The rest of your post is intreuging and not open to crisitism at-all. If you or I were training Guererro we'd be almost identical in approach. For this fight, I'd suggest Guererro make it as dirty as possible. (When it happens, this fight will be dirty) Work in close behind that right jab, don't try and score with it, just pump it over and over to occupy Mayweather's thought process and get close, from there stamp on Mayweather's lead foot, smash your knee into his, but don't stand and watch, aim to deliver your shot a half second after the impact of the dirty tactics. Deception is the key here.
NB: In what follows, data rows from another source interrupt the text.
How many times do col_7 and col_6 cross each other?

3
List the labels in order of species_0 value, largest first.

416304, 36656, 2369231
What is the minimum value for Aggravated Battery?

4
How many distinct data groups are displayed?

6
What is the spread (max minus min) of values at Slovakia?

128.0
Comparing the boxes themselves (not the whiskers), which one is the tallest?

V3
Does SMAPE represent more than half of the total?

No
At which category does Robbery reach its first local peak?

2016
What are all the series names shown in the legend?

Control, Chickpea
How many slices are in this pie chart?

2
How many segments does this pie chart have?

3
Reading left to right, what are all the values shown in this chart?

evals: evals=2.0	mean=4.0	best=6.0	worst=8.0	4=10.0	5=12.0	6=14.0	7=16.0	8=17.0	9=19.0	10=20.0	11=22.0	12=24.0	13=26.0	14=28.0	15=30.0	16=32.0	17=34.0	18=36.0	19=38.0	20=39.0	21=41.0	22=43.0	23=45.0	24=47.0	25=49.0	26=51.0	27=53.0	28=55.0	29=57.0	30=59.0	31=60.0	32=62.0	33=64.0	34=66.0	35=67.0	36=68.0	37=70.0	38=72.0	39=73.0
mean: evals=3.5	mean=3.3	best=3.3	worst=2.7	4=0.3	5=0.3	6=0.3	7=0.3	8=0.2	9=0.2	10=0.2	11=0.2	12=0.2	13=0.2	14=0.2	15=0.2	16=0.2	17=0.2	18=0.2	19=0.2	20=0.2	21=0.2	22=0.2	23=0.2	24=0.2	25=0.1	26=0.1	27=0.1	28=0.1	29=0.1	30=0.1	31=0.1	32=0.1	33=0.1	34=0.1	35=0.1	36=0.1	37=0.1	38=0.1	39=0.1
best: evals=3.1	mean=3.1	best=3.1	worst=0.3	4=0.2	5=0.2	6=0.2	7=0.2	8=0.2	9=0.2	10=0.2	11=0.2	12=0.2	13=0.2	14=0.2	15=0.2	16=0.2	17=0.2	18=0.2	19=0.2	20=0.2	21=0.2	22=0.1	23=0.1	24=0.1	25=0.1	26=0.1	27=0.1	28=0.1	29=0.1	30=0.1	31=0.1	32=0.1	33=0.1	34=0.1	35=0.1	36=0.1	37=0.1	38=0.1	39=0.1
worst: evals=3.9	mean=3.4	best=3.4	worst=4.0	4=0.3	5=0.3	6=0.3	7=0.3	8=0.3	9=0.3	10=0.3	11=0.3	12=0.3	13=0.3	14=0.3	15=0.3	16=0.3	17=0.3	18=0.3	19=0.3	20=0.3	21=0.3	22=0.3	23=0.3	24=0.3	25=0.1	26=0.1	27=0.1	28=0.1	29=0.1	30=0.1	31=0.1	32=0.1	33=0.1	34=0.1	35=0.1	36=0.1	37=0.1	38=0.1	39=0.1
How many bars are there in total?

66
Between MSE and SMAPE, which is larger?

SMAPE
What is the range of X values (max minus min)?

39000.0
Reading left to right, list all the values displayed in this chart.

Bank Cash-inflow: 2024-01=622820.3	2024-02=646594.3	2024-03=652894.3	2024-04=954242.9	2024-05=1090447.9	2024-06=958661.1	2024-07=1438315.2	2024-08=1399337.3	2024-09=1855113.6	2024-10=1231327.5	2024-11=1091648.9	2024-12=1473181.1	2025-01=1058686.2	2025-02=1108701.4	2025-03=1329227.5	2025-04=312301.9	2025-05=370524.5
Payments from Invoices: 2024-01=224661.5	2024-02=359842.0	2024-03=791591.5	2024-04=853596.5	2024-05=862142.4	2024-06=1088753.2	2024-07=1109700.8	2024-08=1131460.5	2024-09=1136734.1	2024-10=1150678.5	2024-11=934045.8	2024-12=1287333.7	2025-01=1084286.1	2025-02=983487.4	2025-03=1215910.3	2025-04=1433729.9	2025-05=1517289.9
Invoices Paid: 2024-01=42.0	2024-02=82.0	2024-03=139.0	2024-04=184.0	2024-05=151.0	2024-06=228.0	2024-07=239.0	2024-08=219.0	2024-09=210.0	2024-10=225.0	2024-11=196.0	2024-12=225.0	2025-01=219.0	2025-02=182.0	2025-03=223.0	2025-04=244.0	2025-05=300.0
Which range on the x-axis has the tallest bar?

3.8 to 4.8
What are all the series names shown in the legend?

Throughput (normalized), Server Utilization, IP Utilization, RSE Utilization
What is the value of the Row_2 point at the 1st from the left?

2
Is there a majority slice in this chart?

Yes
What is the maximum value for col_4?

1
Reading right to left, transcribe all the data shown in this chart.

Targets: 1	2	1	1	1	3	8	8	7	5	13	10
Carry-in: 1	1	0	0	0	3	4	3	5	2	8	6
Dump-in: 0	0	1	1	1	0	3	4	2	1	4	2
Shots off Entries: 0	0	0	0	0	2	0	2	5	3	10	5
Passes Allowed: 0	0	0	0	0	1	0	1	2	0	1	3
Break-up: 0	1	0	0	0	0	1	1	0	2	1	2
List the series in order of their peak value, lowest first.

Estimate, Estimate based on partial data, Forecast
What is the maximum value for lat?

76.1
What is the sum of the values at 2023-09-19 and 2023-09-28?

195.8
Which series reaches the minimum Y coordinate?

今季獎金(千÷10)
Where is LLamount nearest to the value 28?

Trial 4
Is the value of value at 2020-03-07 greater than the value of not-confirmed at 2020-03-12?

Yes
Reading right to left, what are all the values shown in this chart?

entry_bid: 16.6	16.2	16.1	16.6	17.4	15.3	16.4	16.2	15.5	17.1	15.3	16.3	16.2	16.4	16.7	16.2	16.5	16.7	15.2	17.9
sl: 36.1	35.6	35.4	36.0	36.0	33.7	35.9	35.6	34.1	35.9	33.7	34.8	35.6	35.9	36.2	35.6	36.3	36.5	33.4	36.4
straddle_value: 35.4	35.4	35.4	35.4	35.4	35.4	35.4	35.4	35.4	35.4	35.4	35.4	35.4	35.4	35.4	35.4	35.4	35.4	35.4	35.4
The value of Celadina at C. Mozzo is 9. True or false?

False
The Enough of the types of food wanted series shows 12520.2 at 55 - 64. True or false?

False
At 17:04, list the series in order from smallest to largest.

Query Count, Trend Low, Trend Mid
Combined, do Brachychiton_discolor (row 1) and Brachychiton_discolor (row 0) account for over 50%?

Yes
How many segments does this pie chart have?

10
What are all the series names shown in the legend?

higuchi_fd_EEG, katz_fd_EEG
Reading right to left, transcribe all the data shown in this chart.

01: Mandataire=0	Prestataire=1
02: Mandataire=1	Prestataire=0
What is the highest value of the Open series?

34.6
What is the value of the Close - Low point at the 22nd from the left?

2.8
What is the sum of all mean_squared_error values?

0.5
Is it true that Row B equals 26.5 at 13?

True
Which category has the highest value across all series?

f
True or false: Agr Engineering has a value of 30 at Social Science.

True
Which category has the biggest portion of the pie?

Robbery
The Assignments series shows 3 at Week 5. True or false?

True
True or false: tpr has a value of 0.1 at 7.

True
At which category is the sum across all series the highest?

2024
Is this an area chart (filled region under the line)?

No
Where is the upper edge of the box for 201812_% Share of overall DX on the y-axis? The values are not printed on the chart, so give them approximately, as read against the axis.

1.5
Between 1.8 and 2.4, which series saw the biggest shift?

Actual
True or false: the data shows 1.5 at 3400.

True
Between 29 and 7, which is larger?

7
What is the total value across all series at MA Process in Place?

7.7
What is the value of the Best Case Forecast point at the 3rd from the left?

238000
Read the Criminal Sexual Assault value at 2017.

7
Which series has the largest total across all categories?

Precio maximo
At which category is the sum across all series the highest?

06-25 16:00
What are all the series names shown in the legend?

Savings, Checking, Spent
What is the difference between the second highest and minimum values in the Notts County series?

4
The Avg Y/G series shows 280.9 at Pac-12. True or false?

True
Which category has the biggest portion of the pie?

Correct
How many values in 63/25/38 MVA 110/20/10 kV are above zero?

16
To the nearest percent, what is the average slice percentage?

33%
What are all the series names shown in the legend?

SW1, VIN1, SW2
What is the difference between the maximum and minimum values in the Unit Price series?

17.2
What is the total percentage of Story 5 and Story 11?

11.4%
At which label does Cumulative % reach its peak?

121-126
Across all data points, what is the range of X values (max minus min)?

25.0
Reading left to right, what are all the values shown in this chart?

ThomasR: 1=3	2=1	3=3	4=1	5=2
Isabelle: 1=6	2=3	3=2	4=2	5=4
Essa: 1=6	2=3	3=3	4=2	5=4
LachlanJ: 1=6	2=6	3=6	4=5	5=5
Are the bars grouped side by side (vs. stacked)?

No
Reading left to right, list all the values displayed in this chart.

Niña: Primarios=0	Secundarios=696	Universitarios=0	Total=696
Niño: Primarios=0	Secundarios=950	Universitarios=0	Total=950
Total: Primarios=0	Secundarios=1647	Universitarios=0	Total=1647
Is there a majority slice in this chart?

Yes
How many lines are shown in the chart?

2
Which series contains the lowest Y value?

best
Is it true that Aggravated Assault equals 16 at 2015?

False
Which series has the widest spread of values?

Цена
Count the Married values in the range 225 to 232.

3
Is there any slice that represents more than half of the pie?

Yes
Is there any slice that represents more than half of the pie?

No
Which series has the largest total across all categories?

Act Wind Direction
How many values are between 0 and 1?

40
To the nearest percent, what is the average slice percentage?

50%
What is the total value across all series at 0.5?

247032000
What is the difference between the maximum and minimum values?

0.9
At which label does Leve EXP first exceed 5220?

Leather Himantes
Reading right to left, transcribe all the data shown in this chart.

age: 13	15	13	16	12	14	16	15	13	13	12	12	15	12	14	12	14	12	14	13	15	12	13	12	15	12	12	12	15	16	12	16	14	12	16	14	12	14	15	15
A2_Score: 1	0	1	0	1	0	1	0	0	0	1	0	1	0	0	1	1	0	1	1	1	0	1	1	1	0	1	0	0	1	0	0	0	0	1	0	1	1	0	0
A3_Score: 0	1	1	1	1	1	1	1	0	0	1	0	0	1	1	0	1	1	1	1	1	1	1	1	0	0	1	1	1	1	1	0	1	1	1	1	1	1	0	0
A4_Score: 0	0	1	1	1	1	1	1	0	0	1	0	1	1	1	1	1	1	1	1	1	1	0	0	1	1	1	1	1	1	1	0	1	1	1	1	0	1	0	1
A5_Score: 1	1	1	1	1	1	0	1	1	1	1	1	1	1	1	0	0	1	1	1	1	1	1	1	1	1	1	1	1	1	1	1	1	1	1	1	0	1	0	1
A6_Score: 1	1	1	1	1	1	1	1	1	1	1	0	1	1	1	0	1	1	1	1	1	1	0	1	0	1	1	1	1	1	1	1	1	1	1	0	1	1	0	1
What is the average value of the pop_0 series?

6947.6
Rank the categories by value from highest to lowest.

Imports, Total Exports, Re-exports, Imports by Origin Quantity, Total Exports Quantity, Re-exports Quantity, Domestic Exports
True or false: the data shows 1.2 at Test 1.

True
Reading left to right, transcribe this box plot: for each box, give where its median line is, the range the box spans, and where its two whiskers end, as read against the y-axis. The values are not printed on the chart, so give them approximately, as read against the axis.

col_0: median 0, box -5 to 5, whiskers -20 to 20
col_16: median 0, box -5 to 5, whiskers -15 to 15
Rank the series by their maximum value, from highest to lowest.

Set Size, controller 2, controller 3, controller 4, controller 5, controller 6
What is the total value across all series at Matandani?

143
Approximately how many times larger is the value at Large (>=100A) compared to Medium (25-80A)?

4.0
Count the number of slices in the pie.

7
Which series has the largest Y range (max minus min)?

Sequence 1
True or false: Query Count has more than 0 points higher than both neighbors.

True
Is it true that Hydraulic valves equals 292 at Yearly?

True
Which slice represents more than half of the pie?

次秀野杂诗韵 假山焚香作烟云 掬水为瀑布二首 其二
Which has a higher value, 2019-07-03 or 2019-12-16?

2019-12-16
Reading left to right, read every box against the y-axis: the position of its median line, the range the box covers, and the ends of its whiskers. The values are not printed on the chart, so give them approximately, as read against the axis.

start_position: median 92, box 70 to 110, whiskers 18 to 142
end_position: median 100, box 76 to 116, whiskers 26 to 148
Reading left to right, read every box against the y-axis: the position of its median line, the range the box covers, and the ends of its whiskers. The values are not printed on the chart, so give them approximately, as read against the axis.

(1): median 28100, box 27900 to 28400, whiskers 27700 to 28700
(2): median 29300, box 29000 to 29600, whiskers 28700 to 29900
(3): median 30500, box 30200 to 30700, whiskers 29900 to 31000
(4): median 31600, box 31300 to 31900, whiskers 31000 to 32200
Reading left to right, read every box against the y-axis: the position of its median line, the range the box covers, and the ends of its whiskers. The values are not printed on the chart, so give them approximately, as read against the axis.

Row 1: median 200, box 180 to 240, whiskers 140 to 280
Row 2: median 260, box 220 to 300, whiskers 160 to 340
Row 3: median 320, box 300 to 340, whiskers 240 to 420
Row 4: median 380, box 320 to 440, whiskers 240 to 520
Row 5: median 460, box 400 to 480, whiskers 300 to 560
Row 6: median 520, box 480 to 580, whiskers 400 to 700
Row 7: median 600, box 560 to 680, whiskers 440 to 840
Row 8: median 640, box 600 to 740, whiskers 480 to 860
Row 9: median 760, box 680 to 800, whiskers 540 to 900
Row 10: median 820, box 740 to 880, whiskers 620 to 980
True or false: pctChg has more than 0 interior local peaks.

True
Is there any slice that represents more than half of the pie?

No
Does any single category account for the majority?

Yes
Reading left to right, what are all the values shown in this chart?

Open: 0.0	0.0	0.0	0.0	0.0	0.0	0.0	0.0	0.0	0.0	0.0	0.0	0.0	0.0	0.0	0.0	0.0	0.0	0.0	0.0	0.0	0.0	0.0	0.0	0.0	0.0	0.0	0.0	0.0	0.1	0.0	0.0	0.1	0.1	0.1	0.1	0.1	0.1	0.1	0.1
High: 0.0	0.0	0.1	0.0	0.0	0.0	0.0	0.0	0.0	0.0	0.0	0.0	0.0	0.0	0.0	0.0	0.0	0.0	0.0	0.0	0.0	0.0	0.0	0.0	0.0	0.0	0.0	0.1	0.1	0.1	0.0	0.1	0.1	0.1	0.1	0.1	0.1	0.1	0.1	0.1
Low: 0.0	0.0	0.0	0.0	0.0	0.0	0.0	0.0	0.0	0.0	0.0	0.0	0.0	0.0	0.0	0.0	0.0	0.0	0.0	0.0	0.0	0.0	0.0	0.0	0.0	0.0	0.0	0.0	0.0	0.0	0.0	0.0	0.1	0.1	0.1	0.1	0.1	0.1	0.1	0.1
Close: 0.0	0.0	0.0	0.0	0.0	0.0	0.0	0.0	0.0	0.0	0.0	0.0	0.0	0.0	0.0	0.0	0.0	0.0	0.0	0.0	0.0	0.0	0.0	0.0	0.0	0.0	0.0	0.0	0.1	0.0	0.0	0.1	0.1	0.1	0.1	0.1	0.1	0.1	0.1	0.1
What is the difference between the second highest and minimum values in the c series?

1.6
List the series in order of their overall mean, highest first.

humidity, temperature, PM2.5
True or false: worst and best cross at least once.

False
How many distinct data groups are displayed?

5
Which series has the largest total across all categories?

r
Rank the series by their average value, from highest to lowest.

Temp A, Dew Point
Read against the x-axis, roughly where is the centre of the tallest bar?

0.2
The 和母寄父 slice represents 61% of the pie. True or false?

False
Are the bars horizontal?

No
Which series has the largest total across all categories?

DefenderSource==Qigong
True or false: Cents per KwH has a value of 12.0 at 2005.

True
Mayweather can think in there, Guererro will need to feel. Spend training camp working on what you think will work, drill it over and over till it becomes habbit. RG can't afford that additional second it takes to mentally conceive a plan, if he does then he'll look back to reality and see that the entire chess board has changed.
I feel Floyd isn't super dirty when his opponent keeps it respectful. Ortiz tried taking it there with Floyd and was publicly executed.

http://i193.photobucket.com/albums/z...angangster.gif

If it goes that route, Mayweather has a deep toolbox for dirty fighting. Hopkins surprised us when he thumbed Pascal in the eye with hi jab.